- Genre: Ironic thriller
- Created by: Ivan Baranov
- Written by: Ivan Baranov Pyotr Todorovsky Jr.
- Directed by: Pyotr Todorovsky Jr.
- Starring: Timofey Tribuntsev Ruzil Minekaev Anton Vasilyev Yuliya Khlynina Mikhail Kremer
- Country of origin: Russia
- Original language: Russian
- No. of seasons: 1
- No. of episodes: 8

Production
- Executive producer: Darya Gradoboeva
- Producers: Ivan Golomovzyuk Makar Kozhukhov Marina Kataya Elena Torchinskaya Vladimir Shaposhnikov
- Production locations: Rybinsk, Russia
- Cinematography: Robert Sarukhanyan
- Running time: 48 minutes
- Production company: 1-2-3 Production

Original release
- Network: Premier Start NTV
- Release: 30 January 2025 – present

= Overheard in Rybinsk =

Overheard in Rybinsk (Подслу́шано в Ры́бинске) is a Russian television series produced by 1-2-3 Production in the genre of an ironic thriller. The series stars Timofey Tribuntsev, Ruzil Minekaev, Anton Vasilyev, Yulia Khlynina, and Mikhail Kremer.

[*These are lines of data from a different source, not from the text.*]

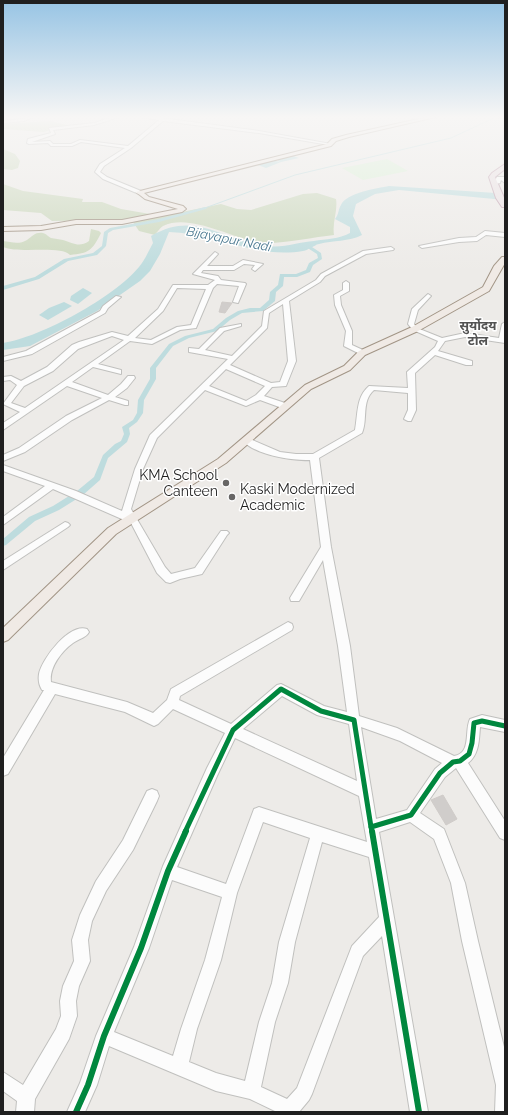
<svg xmlns="http://www.w3.org/2000/svg" width="508" height="1115" viewBox="0 0 508 1115" font-family="Raleway,'Noto Sans Devanagari',sans-serif">
<rect width="100%" height="100%" fill="#edebe8"/>
<g fill="#cdd9bf">
<polygon points="51,121 66,125 44,132 3,129 3,124"/>
<polygon points="3,149 15,154 20,161 18,168 12,170 3,169"/>
<polygon points="3,184 23,191 83,199 82,202 102,202 121,209 150,214 124,220 52,221 41,213 3,210"/>
<path d="M317,193L336,199C338,211 332,222 334,235C315,237 286,243 268,243C237,243 193,212 163,226C160,228 157,232 155,235L139,231L133,222L221,204L237,209L251,210L303,194Z"/>
<path d="M91,229L99,231L101,233C92,251 89,253 70,255C61,245 19,254 3,247V241C11,242 19,245 27,240C33,236 35,232 43,233C47,234 47,236 51,238C55,239 59,239 63,240C73,243 79,248 89,241Z"/>
</g>
<polygon fill="#daf0d6" points="387,159 408,171 363,180 342,168"/>
<g fill="#bedcde">
<polygon points="293,156 299,158 281,162 266,168 258,165 272,160 280,162 277,160"/>
<path d="M389,186L496,193L505,195V200L399,190L375,194L356,204L353,216L362,235C349,242 333,240 319,244C313,245 309,250 303,251C256,259 215,233 169,232L160,254L150,271L140,281L97,311L30,346L3,350V343C42,337 114,297 139,267C145,260 149,250 153,243L151,236C197,209 223,242 268,246C284,248 299,242 314,241C326,239 339,239 350,233V227L335,219C339,214 338,210 341,205C346,193 377,188 389,186Z"/>
<polygon points="83,288 92,293 78,304 70,300 71,296"/>
<polygon points="64,302 72,306 48,320 39,315 49,308"/>
</g>
<g fill="none" stroke-linecap="round" stroke-linejoin="round">
<polyline stroke="#bedcde" stroke-width="1" points="205,208 295,175 451,138 498,116"/>
<g fill="#bedcde" fill-rule="evenodd">
<polygon points="205,207 207,208 206,209 159,222 113,230 108,233 106,246 97,255 68,261 39,279 3,290 3,286 35,277 64,259 93,253 102,246 104,232 110,228 159,219"/>
<polygon points="312,244 316,245 312,247 321,253 322,259 313,265 310,272 297,277 284,277 283,286 276,292 275,301 263,311 242,313 230,320 217,331 189,338 173,346 156,368 156,379 144,400 143,413 137,422 129,428 130,434 127,442 108,458 100,480 83,495 59,510 35,521 6,545 3,546 3,539 29,517 53,506 77,491 94,477 103,455 115,444 121,441 124,434 122,427 133,420 137,413 138,400 150,379 150,368 169,344 185,336 213,329 226,318 238,311 250,308 260,308 269,300 270,292 278,285 280,274 296,274 306,270 309,263 318,258 317,254 306,247"/>
</g>
</g>
<g fill="#d0cdcb" stroke="#d0ccc9">
<polygon points="222,302 232,303 225,313 219,312"/>
<polygon points="443,795 457,819 446,825 431,800"/>
</g>
<g fill="none" stroke-linecap="round" stroke-linejoin="round">
<defs>
<g id="minor">
<polygon points="31,116 36,116 24,121 3,123 3,121 23,119"/>
<polygon points="116,116 122,116 94,125 53,130 55,134 32,142 50,141 53,144 71,144 80,140 128,146 159,120 135,116 146,116 259,131 331,144 329,145 259,133 163,121 131,148 104,166 100,172 107,177 141,191 139,194 103,179 95,172 100,164 125,148 81,142 72,146 51,146 48,143 29,144 27,143 28,139 51,133 49,128 94,123"/>
<polygon points="497,177 504,177 505,183 501,180 500,183 492,185"/>
<polygon points="485,231 505,233 505,237 486,235 477,241 459,242 422,248 419,246 459,238 476,237"/>
<path d="M391,247L394,249L393,250L366,254L325,276L320,282L289,301L296,361L286,386L272,387L264,396L288,404V408H282L260,400L246,406L205,390L157,438L143,469L131,509L165,567L171,574L195,568L221,531H227L229,533L227,535L202,574L180,579L170,583L166,582L157,573L131,523L53,489L3,525V517L45,486L3,471V465L76,491L122,511L135,469L150,435L228,359L189,352V348L199,349L220,328L241,324V326L224,331L205,350L232,356L262,326L264,311L316,280L321,274L363,251ZM283,304L288,361L280,382L271,383L230,365L267,328L269,313ZM226,369L265,386L256,395L246,401L209,386Z"/>
<path d="M215,252L218,254L207,266H233L243,260L263,264L255,271L252,269L255,265L244,264L234,270H203L201,273L218,276L221,280L245,283L246,284L238,303L233,302L239,286L217,284L213,288L196,328L180,330L152,344L130,341L98,364L121,370V374L93,367L72,382L108,395L121,384L128,376H134L135,378L127,388L115,397L128,401V405H125L109,400L72,420L25,452L3,461V455L19,448L66,416L102,398L67,386L3,430V423L20,412L3,404L17,385L10,380L3,381V377L11,376L21,381L47,367L72,345L79,342L112,332L128,336L158,309L173,285H208L215,280L193,274ZM177,288L206,289L191,325L177,327L151,340L135,338L163,311ZM112,336L124,340L25,408L11,403L24,386L53,371L78,349Z"/>
<polygon points="346,281 349,283 349,291 340,296 341,305 352,331 352,345 365,351 365,355 362,355 344,346 346,331 335,305 334,295 343,290 343,283"/>
<path d="M428,294L431,296L418,310L414,324L417,328L442,338L465,333L499,338L502,324L505,322V343L465,337L445,341L438,351L472,361V365H466L435,355L415,373L416,410L411,421H408L404,419L408,410V393L374,390C361,401 368,420 362,433L319,458L331,547L350,646L359,716L397,728L454,756C472,753 464,731 470,719L482,715L505,720V732L480,727C479,740 479,755 468,763L505,821V840L500,838L456,768L445,777L420,813L444,829L465,883L478,941L505,1051V1112H495L496,1085L462,941L451,883L434,839L410,822L379,832L428,1112H410L382,936L363,956L312,1094L309,1100L299,1112H277L250,1099L216,1091L109,1046L97,1085L85,1112H67L80,1083L96,1036L134,947L163,866L207,768L225,733L173,709L158,724L154,726L125,712L55,694L8,774L3,776V758L44,690H42C39,685 38,680 39,674C42,659 69,623 87,629L89,632C86,638 78,639 73,643C62,651 49,667 51,682L127,702L153,713L167,700L171,689L288,622L292,624L293,627L292,630L180,696L179,700L231,724L277,685L281,684L324,706L347,712L338,646L323,560L299,601H291L290,598L321,547L310,460C292,461 256,455 243,441L244,439H250L280,452L296,454H313L355,430C358,414 356,397 369,386L408,388L407,372L435,347L438,341L413,330L408,324L412,309ZM282,696L317,715L349,724L357,781L243,729ZM361,727L400,741L442,763L435,769L407,810L376,819ZM235,738L359,796L367,842L259,807L254,809L226,884L177,867L217,776ZM263,822L310,838L279,942L272,983L259,1022L245,1081L216,1073L189,1062L197,1029L221,960L237,893ZM322,842L369,857L379,917L352,946L297,1088L287,1099L261,1087L275,1022L288,983L295,942ZM172,880L222,897L205,960L181,1029L173,1056L114,1032L149,948Z"/>
<polygon points="116,296 121,297 108,308 105,313 32,354 3,361 3,357 26,351 100,311 103,306"/>
<polygon points="65,522 68,523 70,525 68,527 3,570 3,561"/>
<polygon points="152,789 157,791 159,796 157,801 133,850 106,891 92,921 88,940 90,961 79,986 76,1001 77,1016 69,1039 35,1099 34,1112 16,1112 17,1101 3,1091 3,1072 23,1085 56,1029 61,1016 60,1001 63,986 74,961 72,940 80,915 96,881 123,840 147,791"/>
</g>
<g id="major">
<polygon points="432,116 440,116 349,137 336,141 331,146 144,193 149,197 183,206 186,209 182,212 122,224 76,224 41,230 3,231 3,227 41,226 76,220 122,220 178,209 145,199 136,192 327,144 332,139 346,135"/>
<polygon points="498,116 505,116 505,118 498,117"/>
<polygon points="502,257 505,257 505,263 489,291 418,331 365,355 350,370 311,389 226,463 116,534 8,640 3,642 3,628 108,528 218,459 305,385 344,366 359,351 412,327 483,287 494,266"/>
</g>
<polygon id="highway" points="505,164 505,169 495,177 505,200 505,207 502,207 496,198 489,177 492,173"/>
</defs>
<use href="#minor" stroke="#c0c0be" stroke-width="2"/>
<use href="#major" stroke="#a29586" stroke-width="2"/>
<use href="#highway" stroke="#c0a1af" stroke-width="2"/>
<use href="#minor" fill="#fcfcfc" fill-rule="evenodd"/>
<use href="#major" fill="#f0eae5" fill-rule="evenodd"/>
<use href="#highway" fill="#eae0e3" fill-rule="evenodd"/>
<defs>
<g id="cycleway-far1">
<polyline points="185,832 233,730 281,689 321,711 354,720 371,827"/>
<polyline points="372,832 371,827 411,815 440,773 453,762 460,761 469,754 472,743 474,723 482,721 505,726"/>
</g>
<g id="cycleway">
<polyline points="372,831 419,1112"/>
<polyline points="76,1112 88,1085 104,1036 141,948 168,871 186,831"/>
</g>
</defs>
<use href="#cycleway-far1" stroke="#fff" stroke-width="8"/>
<use href="#cycleway" stroke="#fff" stroke-width="8"/>
<use href="#cycleway-far1" stroke="#00873e" stroke-width="5"/>
<use href="#cycleway" stroke="#00873e" stroke-width="6"/>
</g>
<linearGradient id="sky" x2="0" y2="1"><stop stop-color="#97c4e4"/><stop offset="0.43" stop-color="#f7f6f5"/><stop offset="1" stop-color="#f7f6f5" stop-opacity="0"/></linearGradient>
<rect width="508" height="272" fill="url(#sky)"/>
<g fill="#676665" stroke="#fff" stroke-width="1.5">
<circle cx="226" cy="483" r="4"/>
<circle cx="232" cy="497" r="4"/>
</g>
<g text-anchor="middle" dominant-baseline="central" stroke-width="3" stroke-linejoin="round" paint-order="stroke">
<g font-size="13" font-style="italic" fill="#497890" stroke="#fff">
<text transform="translate(229 239) rotate(11)">Bijayapur Nadi</text>
</g>
<g font-size="13" font-weight="bold" fill="#525252" stroke="#fff">
<text x="478" y="325">सुर्योदय<tspan x="478" dy="15">टोल</tspan></text>
</g>
<g font-size="14" fill="#1f1f1f" stroke="#fff" text-anchor="end">
<text x="218" y="475">KMA School<tspan x="218" dy="16">Canteen</tspan></text>
<text x="240" y="489" text-anchor="start">Kaski Modernized<tspan x="240" dy="16">Academic</tspan></text>
</g>
</g>
<rect width="508" height="1115" fill="none" stroke="#1f1f1f" stroke-width="8"/>
</svg>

The series premiered on the streaming platforms Premier and Start on January 30, 2025. On March 14, 2025, Premier announced that the series had been renewed for a second season, with the setting to change to a different city.

== Plot ==
The story centers on Yura Maltsev, a journalist for a small provincial newspaper who has spent his entire life writing mundane news about his hometown. Suddenly, Yura begins experiencing epileptic seizures during which he sees visions predicting murders that will secretly take place in Rybinsk. The situation becomes more complicated when Yura himself becomes the main suspect in one of the cases.

== Cast ==
- Timofey Tribuntsev as Yuri Nikolayevich Maltsev, a provincial newspaper journalist
- Ruzil Minekaev as Sasha Shirmanov (Shirmik), a local young man from Rybinsk
- Anton Vasilyev as Konstantin Sergeyevich Lukyanov, a local television host
- Yulia Khlynina as Zoya Grigoryeva, police captain
- Mikhail Kremer as Yegor Bayanov (Bayan), police captain
- Varvara Volodina as Tanya, Yura's daughter
- Svetlana Kolpakova as Yulia, Yura's wife
- Sergey Belyaev as Oleg Viktorovich Vasilyev, head of the Rybinsk police department
- Anatoly Kot as Georgy Markovich Shcherbakov, businessman and mayoral candidate
- Sergey Kozik as a fisherman murdered by Kostya
- Yekaterina Channova as Vika Bochkaryova, a student murdered by Kostya
- Irina Kryuchkova as Masha Volkova, an actress and Shirmik's friend
- Sergey Dyakov as Puzyr, Shirmik's friend
- Grigory Kalinin as Boris Kokin, a theater director
- Aleksey Kolubkov as Leonid Yevgenyevich, editor-in-chief of Volzhsky Vestnik
- Anton Afanasyev as a psychiatrist

== Episodes ==

=== Season 1 (2025) ===

| No. | Title | Original air date |
|---|---|---|
| 1 | "Not Rio de Janeiro" | January 30, 2025 |
| 2 | "The Fisherman's Word" | January 30, 2025 |
| 3 | "Enough Lies" | February 6, 2025 |
| 4 | "Tourists from Mooooscow" | February 13, 2025 |
| 5 | "Black Raven" | February 20, 2025 |
| 6 | "In the Moonlight" | February 27, 2025 |
| 7 | "Smog Chokes the Palms" | March 6, 2025 |
| 8 | "I Don’t Eat Meat" | March 13, 2025 |

== Production ==
The concept of the series was proposed by creative producer and screenwriter Ivan Baranov, who grew up in Rybinsk and was deeply familiar with the city.

Filming began on November 17, 2023, in Rybinsk, Yaroslavl Oblast. Some scenes were filmed along the Volga River and the Rybinsk Reservoir. Filming wrapped on February 13, 2024.

The series was presented at the New Season online cinema festival in September 2024.

The television premiere aired on NTV on December 8, 2025.

== Reception ==
The first season became a major hit within six weeks, ranking first among all original Premier series by total viewers. According to the platform, the premiere was Premier's strongest launch in the previous two years, accumulating around three million views after the first three episodes. The series also received a 100% positive rating from Russian film critics on the Kinopoisk review aggregator.